» **ABOUT THIS TASK**: From the records below, extract only the lines running from the line with "pipeline, and fixed" to the line with "2023 September 9**", both lines included, reproducing them exactly.

» **ENTRIES SUPPLIED**:
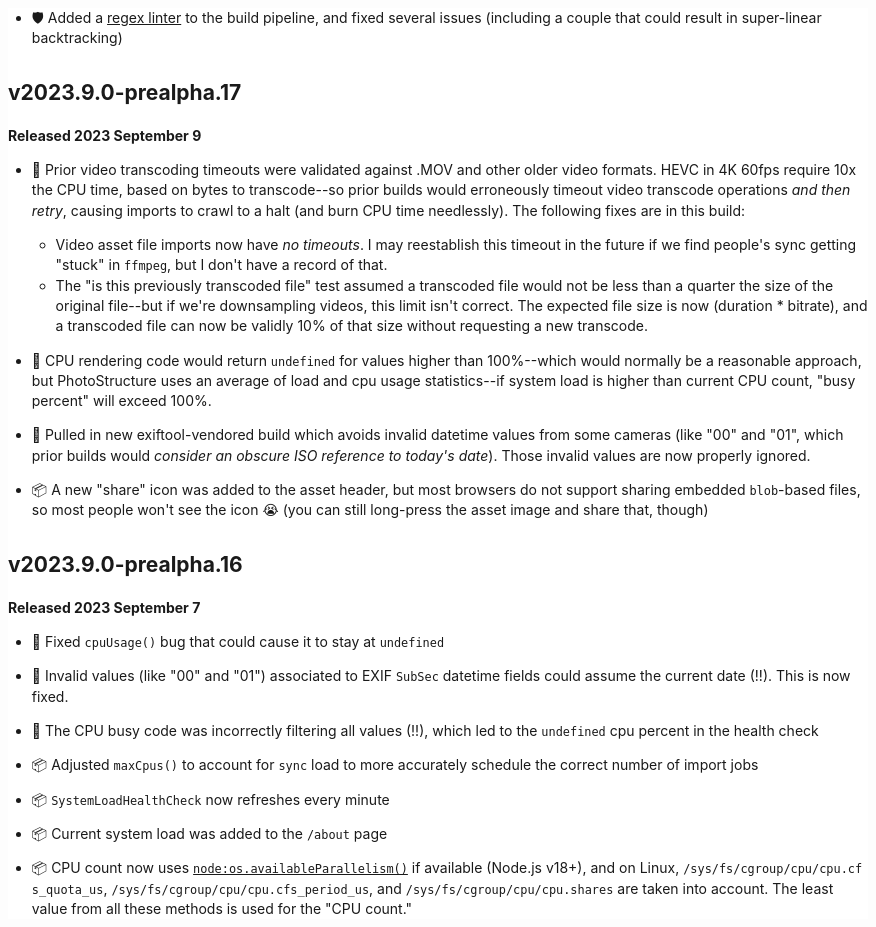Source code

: - 🛡️ Added a [regex
  linter](https://github.com/ota-meshi/eslint-plugin-regexp) to the build
  pipeline, and fixed several issues (including a couple that could result in
  super-linear backtracking)

## v2023.9.0-prealpha.17

**Released 2023 September 9**

- 🐛 Prior video transcoding timeouts were validated against .MOV and other older video formats. HEVC in 4K 60fps require 10x the CPU time, based on bytes to transcode--so prior builds would erroneously timeout video transcode operations _and then retry_, causing imports to crawl to a halt (and burn CPU time needlessly). The following fixes are in this build:

  - Video asset file imports now have _no timeouts_. I may reestablish this timeout in the future if we find people's sync getting "stuck" in `ffmpeg`, but I don't have a record of that.
  - The "is this previously transcoded file" test assumed a transcoded file would not be less than a quarter the size of the original file--but if we're downsampling videos, this limit isn't correct. The expected file size is now (duration \* bitrate), and a transcoded file can now be validly 10% of that size without requesting a new transcode.

- 🐛 CPU rendering code would return `undefined` for values higher than 100%--which would normally be a reasonable approach, but PhotoStructure uses an average of load and cpu usage statistics--if system load is higher than current CPU count, "busy percent" will exceed 100%.

- 🐛 Pulled in new exiftool-vendored build which avoids invalid datetime values from some cameras (like "00" and "01", which prior builds would _consider an obscure ISO reference to today's date_). Those invalid values are now properly ignored.

- 📦 A new "share" icon was added to the asset header, but most browsers do not support sharing embedded `blob`-based files, so most people won't see the icon :sob: (you can still long-press the asset image and share that, though)

## v2023.9.0-prealpha.16

**Released 2023 September 7**

- 🐛 Fixed `cpuUsage()` bug that could cause it to stay at `undefined`

- 🐛 Invalid values (like "00" and "01") associated to EXIF `SubSec` datetime fields could assume the current date (!!). This is now fixed.

- 🐛 The CPU busy code was incorrectly filtering all values (!!), which led to the `undefined` cpu percent in the health check

- 📦 Adjusted `maxCpus()` to account for `sync` load to more accurately schedule the correct number of import jobs

- 📦 `SystemLoadHealthCheck` now refreshes every minute

- 📦 Current system load was added to the `/about` page

- 📦 CPU count now uses [`node:os.availableParallelism()`](https://nodejs.org/dist/latest-v20.x/docs/api/os.html#osavailableparallelism) if available (Node.js v18+), and on Linux, `/sys/fs/cgroup/cpu/cpu.cfs_quota_us`, `/sys/fs/cgroup/cpu/cpu.cfs_period_us`, and `/sys/fs/cgroup/cpu/cpu.shares` are taken into account. The least value from all these methods is used for the "CPU count."
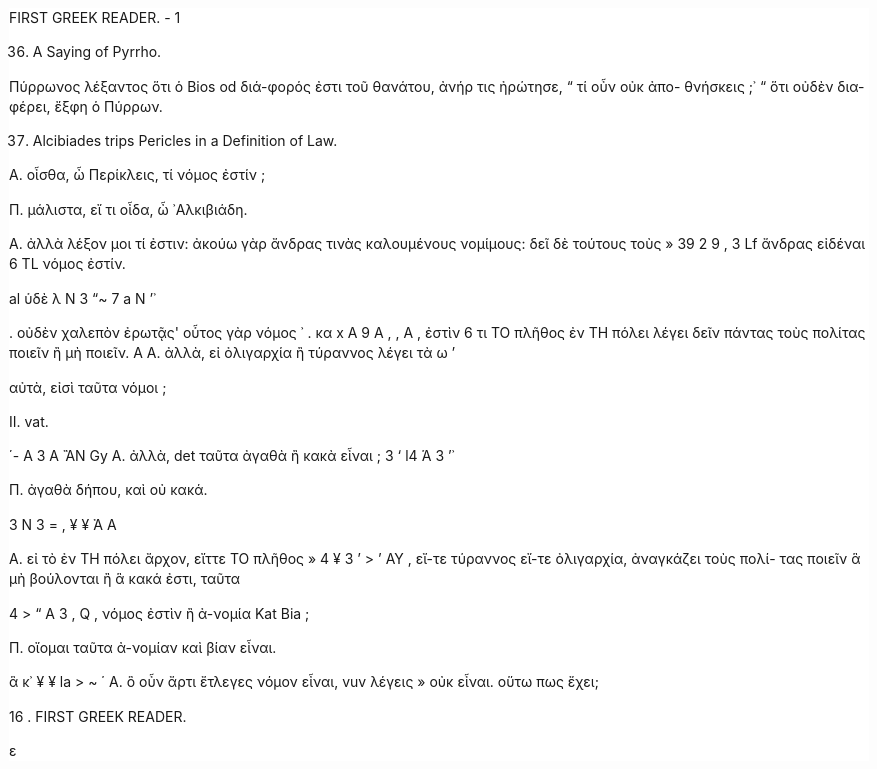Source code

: FIRST GREEK READER. - 1

36. A Saying of Pyrrho.

Πύρρωνος λέξαντος ὅτι ὁ Bios od διά-φορός ἐστι
τοῦ θανάτου, ἀνήρ τις ἠρώτησε, “ τί οὖν οὐκ ἀπο-
θνήσκεις ;᾿ “ ὅτι οὐδὲν δια-φέρει, ἔξφη ὁ Πύρρων.

37. Alcibiades trips Pericles in a Definition of Law.

A. οἶσθα, ὦ Περίκλεις, τί νόμος ἐστίν ;

Π. μάλιστα, εἴ τι οἶδα, ὦ ᾿Αλκιβιάδη.

A. ἀλλὰ λέξον μοι τί ἐστιν: ἀκούω γὰρ ἄνδρας
τινὰς καλουμένους νομίμους: δεῖ δὲ τούτους τοὺς
» 39 2 9 , 3 Lf
ἄνδρας εἰδέναι 6 TL νόμος ἐστίν.

al ὑδὲ λ Ν 3 “~ 7 a Ν ’᾽

. οὐδὲν χαλεπὸν ἐρωτᾷς' οὗτος γὰρ νόμος
᾿ . κα x A 9 A , , A ,
ἐστὶν 6 τι TO πλῆθος ἐν TH πόλει λέγει δεῖν πάντας
τοὺς πολίτας ποιεῖν ἢ μὴ ποιεῖν.
A
A. ἀλλὰ, εἰ ὀλιγαρχία ἢ τύραννος λέγει τὰ
ω ’

αὐτὰ, εἰσὶ ταῦτα νόμοι ;

II. vat.

΄- A 3 A ἊΝ Gy
A. ἀλλὰ, det ταῦτα ἀγαθὰ ἢ κακὰ εἶναι ;
3 ‘ l4 Ἁ 3 ’᾽

Π. ἀγαθὰ δήπου, καὶ οὐ κακά.

3 Ν 3 = , ¥ ¥ Ἀ A

A. εἰ τὸ ἐν TH πόλει ἄρχον, εἴττε TO πλῆθος
» 4 ¥ 3 ’ > ’ AY ,
εἴ-τε τύραννος εἴ-τε ὀλιγαρχία, ἀναγκάζει τοὺς πολί-
τας ποιεῖν ἃ μὴ βούλονται ἢ ἃ κακά ἐστι, ταῦτα

4 > “ A 3 , Q ,
νόμος ἐστὶν ἢ ἀ-νομία Kat Bia ;

Π. οἴομαι ταῦτα ἀ-νομίαν καὶ βίαν εἶναι.

ἃ κ᾿ ¥ ¥ la > ~ ΄
A. ὃ οὖν ἄρτι ἔτλεγες νόμον εἶναι, vuv λέγεις
»
οὐκ εἶναι. οὕτω πως ἔχει;

16 . FIRST GREEK READER.

ε
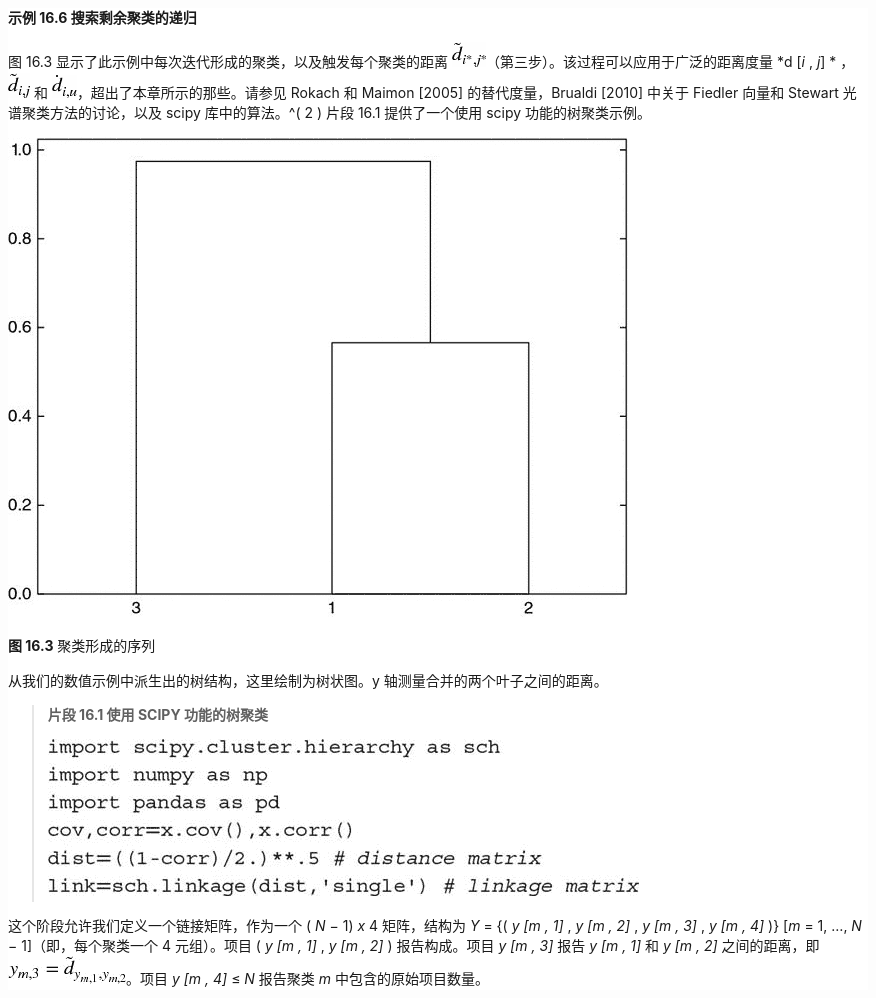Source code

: **示例 16.6 搜索剩余聚类的递归**

图 16.3 显示了此示例中每次迭代形成的聚类，以及触发每个聚类的距离 ![](img/Image00487.jpg)（第三步）。该过程可以应用于广泛的距离度量 *d [*i*  ,  *j*] * ，![](img/Image00737.jpg) 和 ![](img/Image00674.jpg)，超出了本章所示的那些。请参见 Rokach 和 Maimon [2005] 的替代度量，Brualdi [2010] 中关于 Fiedler 向量和 Stewart 光谱聚类方法的讨论，以及 scipy 库中的算法。^(  2  ) 片段 16.1 提供了一个使用 scipy 功能的树聚类示例。

![](img/Image00752.jpg)

**图 16.3** 聚类形成的序列

从我们的数值示例中派生出的树结构，这里绘制为树状图。y 轴测量合并的两个叶子之间的距离。

> **片段 16.1 使用 SCIPY 功能的树聚类**
> 
> ![](img/Image00848.jpg)

这个阶段允许我们定义一个链接矩阵，作为一个 ( *N* − 1) *x* 4 矩阵，结构为 *Y* = {( *y [*m* , 1]* , *y [*m* , 2]* , *y [*m* , 3]* , *y [*m* , 4]* )} [*m* = 1, …, *N* − 1]（即，每个聚类一个 4 元组）。项目 ( *y [*m* , 1]* , *y [*m* , 2]* ) 报告构成。项目 *y [*m* , 3]* 报告 *y [*m* , 1]* 和 *y [*m* , 2]* 之间的距离，即 ![](img/Image00082.jpg)。项目 *y [*m* , 4]* ≤ *N* 报告聚类 *m* 中包含的原始项目数量。
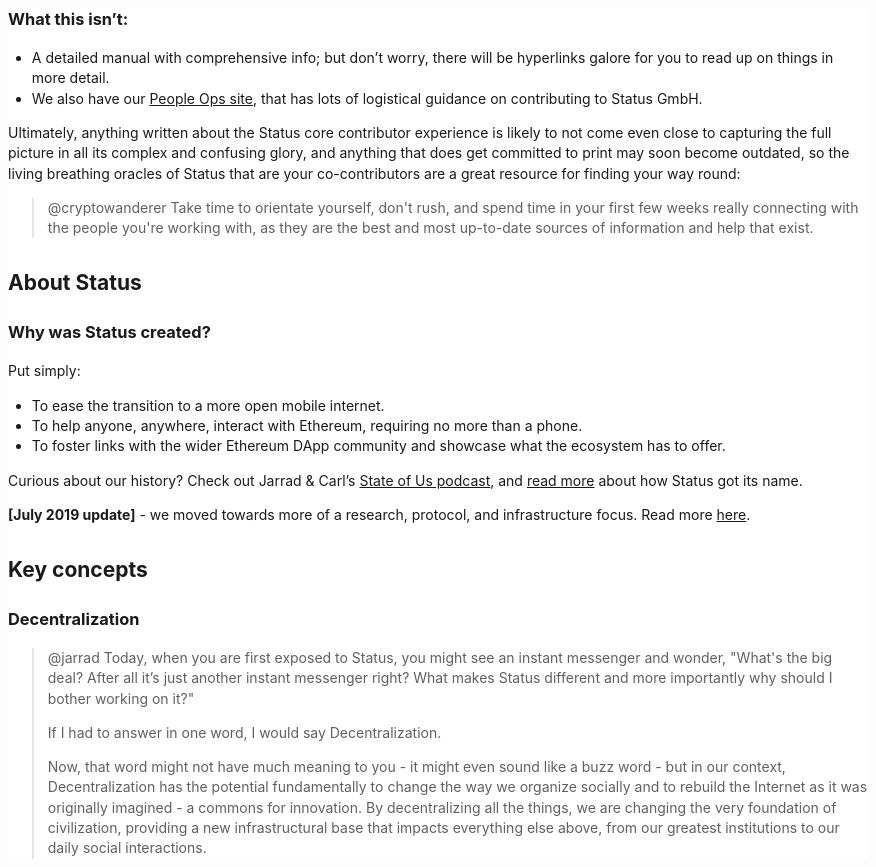 ### What this isn’t:

- A detailed manual with comprehensive info; but don’t worry, there will be hyperlinks galore for you to read up on things in more detail. 
- We also have our [People Ops site](__GHOST_URL__/), that has lots of logistical guidance on contributing to Status GmbH.

Ultimately, anything written about the Status core contributor experience is likely to not come even close to capturing the full picture in all its complex and confusing glory, and anything that does get committed to print may soon become outdated, so the living breathing oracles of Status that are your co-contributors are a great resource for finding your way round:

> @cryptowanderer
> Take time to orientate yourself, don't rush, and spend time in your first few weeks really connecting with the people you're working with, as they are the best and most up-to-date sources of information and help that exist.

## About Status

### Why was Status created?

Put simply:

- To ease the transition to a more open mobile internet.
- To help anyone, anywhere, interact with Ethereum, requiring no more than a phone.
- To foster links with the wider Ethereum DApp community and showcase what the ecosystem has to offer.

Curious about our history? Check out Jarrad & Carl’s [State of Us podcast](https://our.status.im/state-of-us/), and [read more](https://blog.status.im/we-are-the-state-of-us-2f0fc20b26d3) about how Status got its name.

**[July 2019 update]** - we moved towards more of a research, protocol, and infrastructure focus. Read more [here](https://discuss.status.im/t/whats-next-for-status/1295?u=ceri).

## Key concepts 

### Decentralization

> @jarrad
> Today, when you are first exposed to Status, you might see an instant messenger and wonder, "What's the big deal? After all it’s just another instant messenger right? What makes Status different and more importantly why should I bother working on it?"
> 
> If I had to answer in one word, I would say Decentralization.
> 
> Now, that word might not have much meaning to you - it might even sound like a buzz word - but in our context, Decentralization has the potential fundamentally to change the way we organize socially and to rebuild the Internet as it was originally imagined - a commons for innovation. By decentralizing all the things, we are changing the very foundation of civilization, providing a new infrastructural base that impacts everything else above, from our greatest institutions to our daily social interactions.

» **EXERCISE RESULT**:
  pipeline, and fixed several issues (including a couple that could result in
  super-linear backtracking)

## v2023.9.0-prealpha.17

**Released 2023 September 9**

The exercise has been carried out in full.